**Consignes et exigences:** Rédigez la suite du texte sur la francisation des pays d'oc au Moyen Âge, en reprenant juste après sa dernière phrase.

**Extrait proposé:**
────────────────

Francisation LAFITTEJann [Forum Yahoo GVasconha-doman 2006-10-13 n° 7284]

- Jean Lafitte

Le mercredi 11, Lousi dollo a écrit :
« La francisation semble avoir déjà été engagée au Moyen Âge. »

Txatti lui a répondu "cop sec" :
 » On ne peut laisser passer une telle énormité. »

Et notre modérateur l’a publié avec cette judicieuse demande :
 » Los aunorables listaires que son pregats de motivar las loas
afirmacions.  »

Tout dépend de ce qu’on entend par » francisation ». Pour ce qui est de la
pénétration du français dans les pays d’oc, c’est vrai, par le bilinguisme
des "capulats", tout comme ce sont les "capulats" aquitains qui ont parlé
latin les premiers et envoyé leurs fils aux scholae romaines de Bordeaux et
Toulouse (où, entre parenthèses, enseignaient des Gaulois, puisque des
grammairiens gaulois firent carrière à Rome en y enseignant le "bon" latin).

Fébus, prestigieux "souverain" de la Vicomté de Béarn (1331-1391) ‹ donc au
Moyen-âge ‹ a quand même écrit son Livre de la chasse en français. Et les
correspondances en français copiées dans le livre de son notaire vicomtal
Bernat de Luntz montrent que les lettrés n’avaient pas plus besoin de
traductions du français que du latin.

Voilà dnc ma petite pierre à ce qui ne devrait pas être un sujet de dispute.

Amistats a touts.

J.L.

Grans de sau

  • Adishatz,

    Le français était bien la langue de culture de prestige aux XIVe et XVe siècles.
    Comme il n'y avait plus de grandes cours princières dans notre région (les cours
    des ducs d'Aquitaine et des comtes de Toulouse n'existaient plus depuis
    longtemps), la "langue romane" n'était plus aussi prestigieuse que le français,
    qui était la langue du roi de France qui était alors le souverain le plus
    puissant d'Occident au XIVe siècle. Les petites cours des "grands" seigneurs
    gascons-languedociens, c'est-à-dire celles des comtes de Foix-vicomtes de Béarn
    et des comtes d'Armagnac et de Rodez ne pouvaient alors maintenir la "langue
    romane" des troubadours au même niveau de prestige qu'aux XIIe et XIIIe siècles
    et ils ne pouvaient initier un tel mouvement en faveur du gascon. Ces cours
    utilisaient le français comme la langue littéraire internationale de son époque
    (XIVe-XVe siècles) ni plus, ni moins.

────────────────

**Informations présentées:**
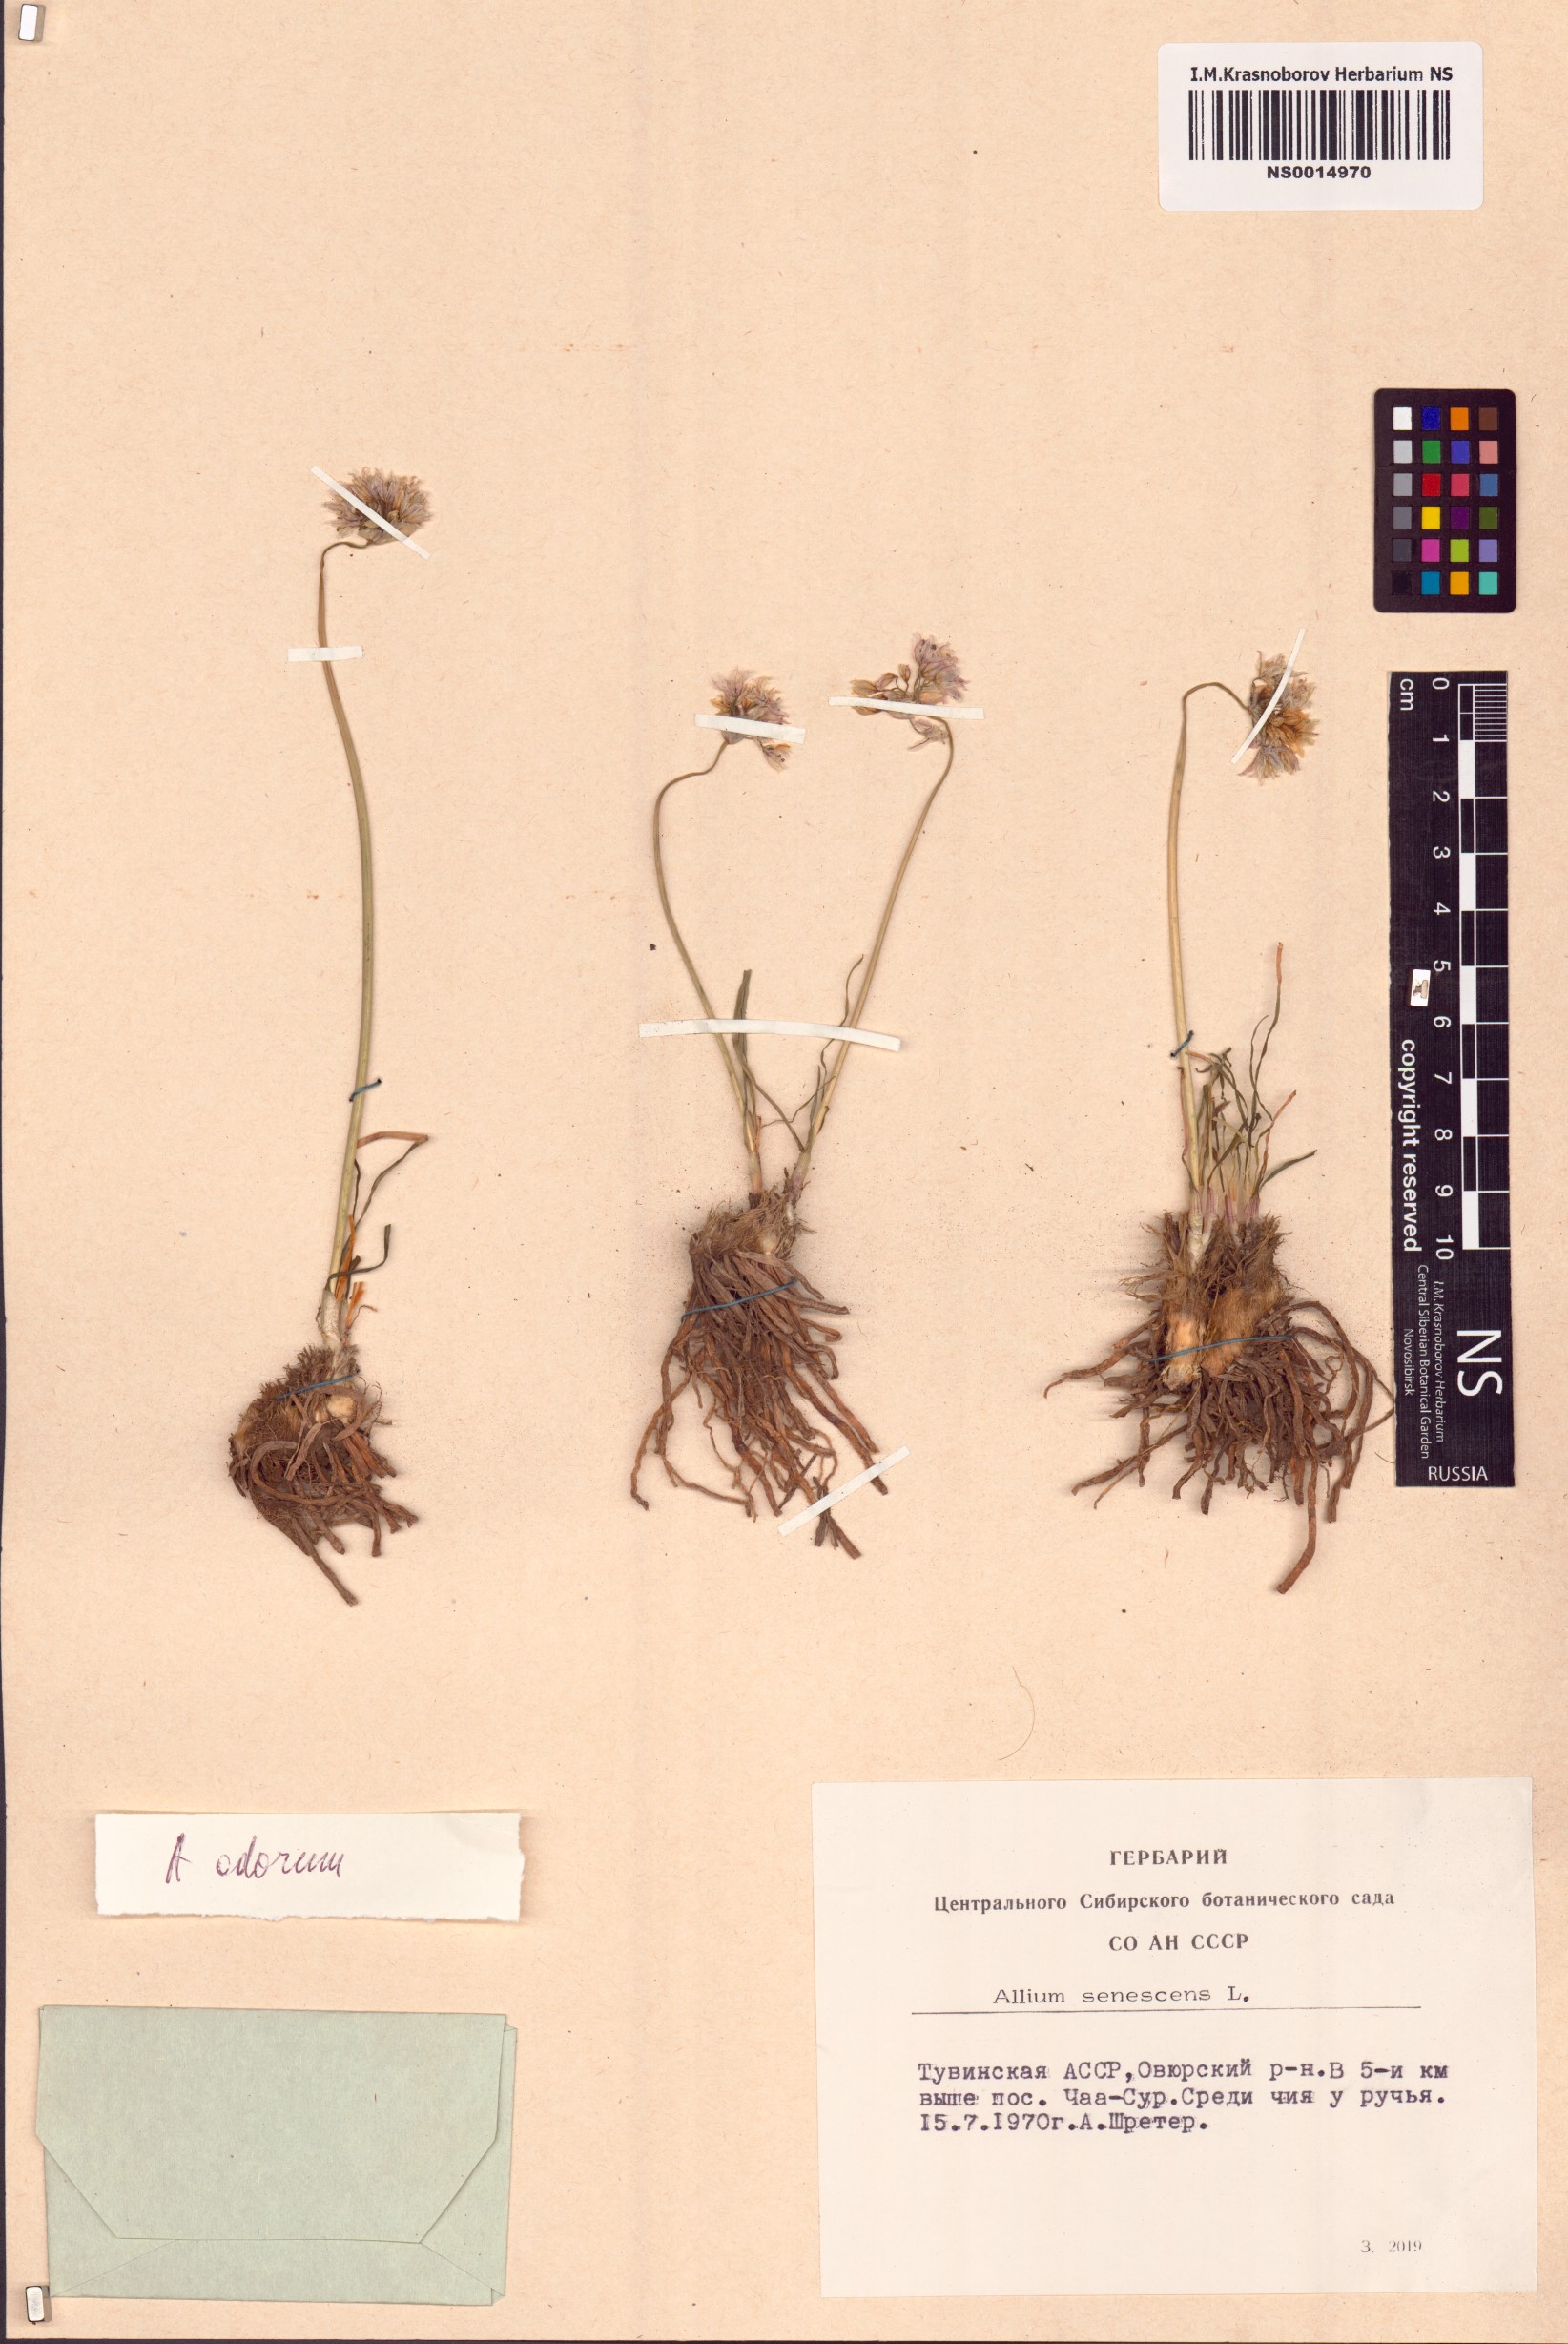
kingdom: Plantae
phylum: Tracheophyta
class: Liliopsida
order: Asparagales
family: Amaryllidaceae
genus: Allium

────────────────

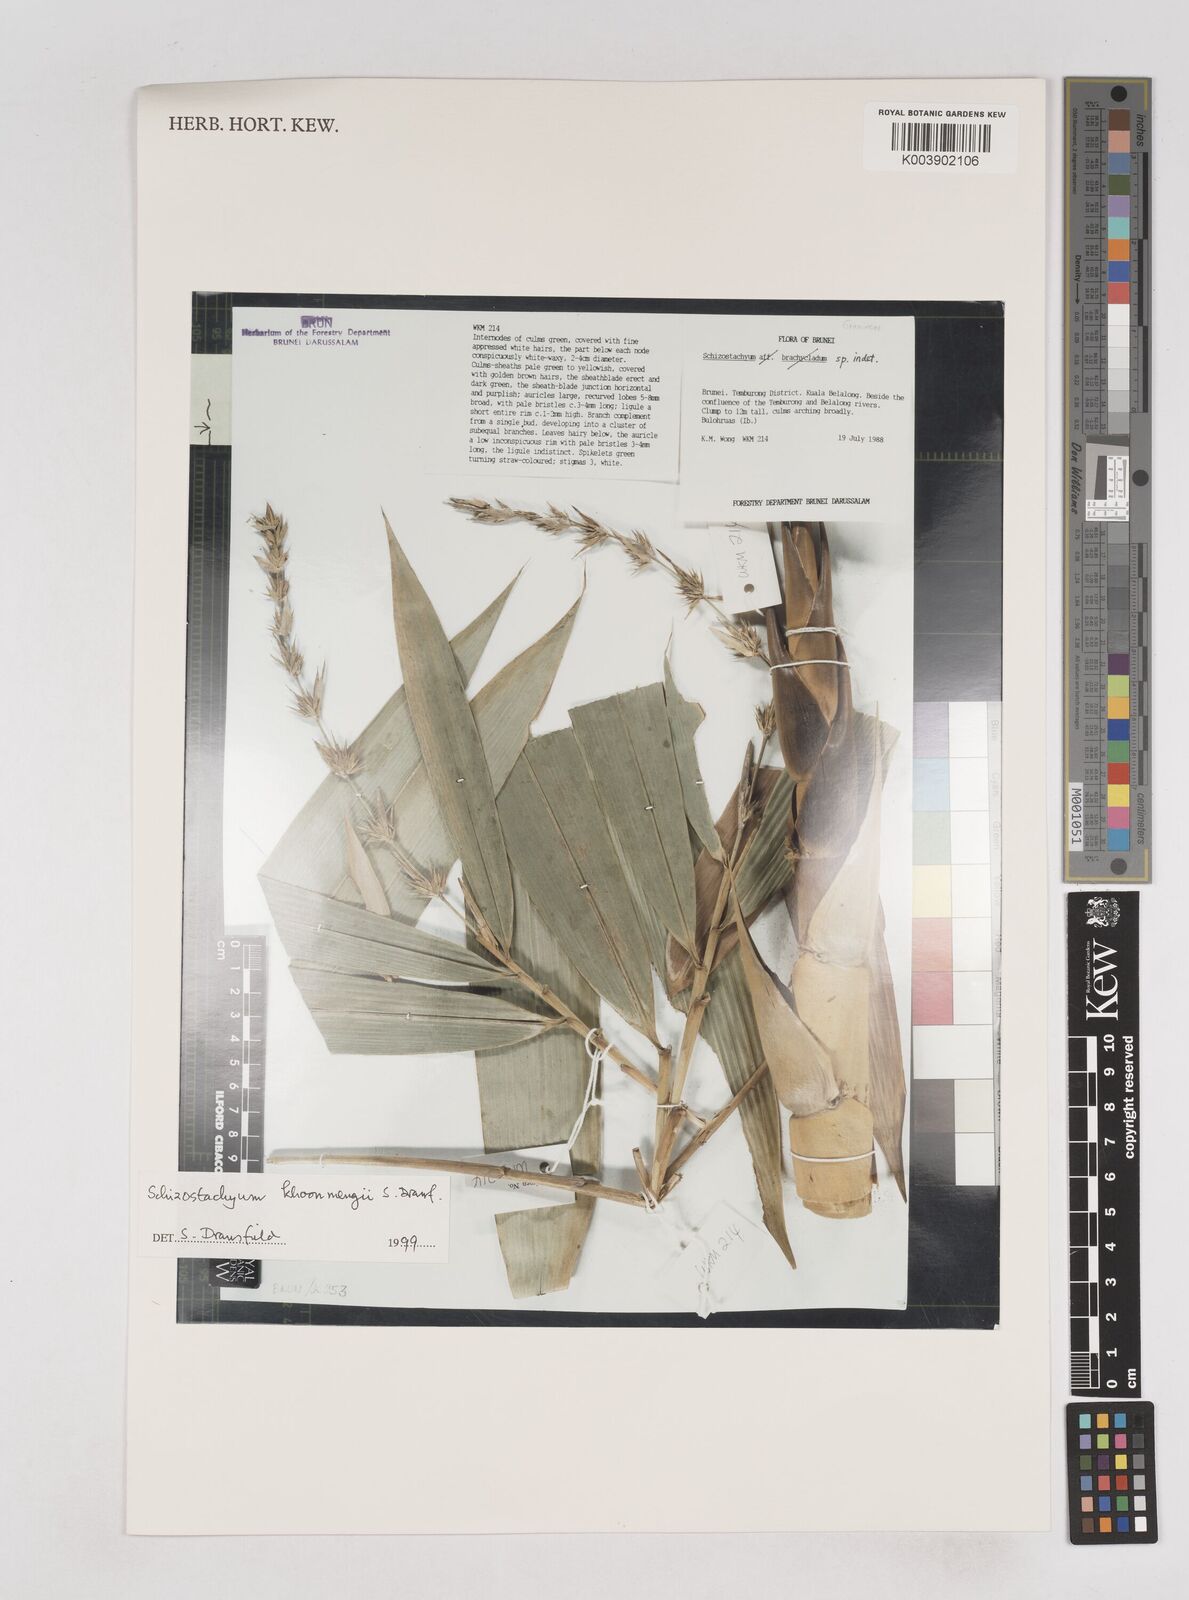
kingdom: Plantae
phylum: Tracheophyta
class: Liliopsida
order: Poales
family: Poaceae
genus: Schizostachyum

────────────────

**Résultat obtenu:**
    Ce contexte explique pourquoi Gaston Fébus (1343-1391) écrivit ses deux ouvrages
    en français : le livre de la Chasse et le Livre des Oraisons.
    De même, Nopar II (prononcer "Noupa")(+ 1426 ou 1428), seigneur de Caumont
    [Caumont-sur-Garonne, au sud de Marmande],
    élevé à la cour de Foix-Béarn probablement sous le règne d'Archambaut de
    Grailly (1398-1412), également captal de Buch, vicomte de Bénauges et de
    Castillon (dép. Gironde) écrivit deux ouvrages en français : le Livre Caumont
    (dits et enseignements pour ses enfants, 1416) et son récit de son pélerinage à
    Jérusalem (1418) puis à St-Jacques-de-Compostelle. Le Livre Caumont comporte
    quelques traces de gascon.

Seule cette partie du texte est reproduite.